08 Juni 2009

Masih Relevankah Menyoal Status Guru Swasta

Masih Relevankah Menyoal Status Guru Swasta?

Oleh: Eddy Soejanto*)

Apakah Anda berprofesi sebagai guru swasta? Setidak-tidaknya Anda akan bisa merasakan bagaimana perlakuan tidak adil dan dianaktirikan. Tapi benarkah itu terjadi akibat penciptaan banyak kutub antara posisi guru swasta, guru honorer, dan guru PNS? Atau, karena belum seriusnya pemerintah dalam menjaga dan melindungi profesi guru? Atau, karena ketakberdayaan yayasan dalam mengupayakan tingkat kesejahteraan yang memadai tanpa membebani masyarakat dengan cara menaikkan biaya pendidikan?

Doni Koesoema (2008) berpendapat, sebenarnya nasib guru lebih banyak ditentukan dua kekuatan, yaitu kekuatan negara dan kekuatan masyarakat.

Kekuatan negara terhadap guru bersifat memaksa dan mengatur. Ini bisa dibuktikan dengan terbitnya undang-undang, peraturan pemerintah, dan belasan Permendiknas serta ratusan butir rambu-rambu yang dengan congkaknya memperlihatkan, bahwa negara berkepentingan atas dipenuhinya kualifikasi akademik dan kompetensi bagi siapapun yang layak berdiri di ruang-ruang kelas. Berhadapan dengan aturan negara yang memaksa ini, para guru tidak dapat berbuat apa-apa selain tunduk menyesuaikan diri.

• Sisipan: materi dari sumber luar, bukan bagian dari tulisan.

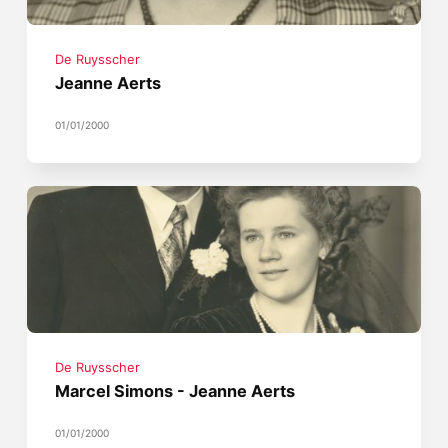
De Ruysscher
Jeanne Aerts
01/01/2000
De Ruysscher
Marcel Simons - Jeanne Aerts
01/01/2000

Sebab, tidak ada pilihan lain lagi agar profesinya sebagai guru tetap berfungsi efektif dalam lembaga pendidikan.

Di sisi lain, kekuatan masyarakat berbentuk tekanan kultural yang menciptakan gambaran sosok seorang guru. Intinya, setiap guru harus memiliki pola perilaku yang oleh masyarakat boleh dan tidak boleh dilakukan di dalam maupun di luar ruang-ruang kelas. Mulai dari bagaimana seharusnya cara guru bertuturkata, cara berpakaian, memasuki lingkungan pergaulannya dll. Menguak takdir atas kekuatan kehendak masyarakat ini akan menyebabkan individu guru terhempas kandas kehilangan integritas.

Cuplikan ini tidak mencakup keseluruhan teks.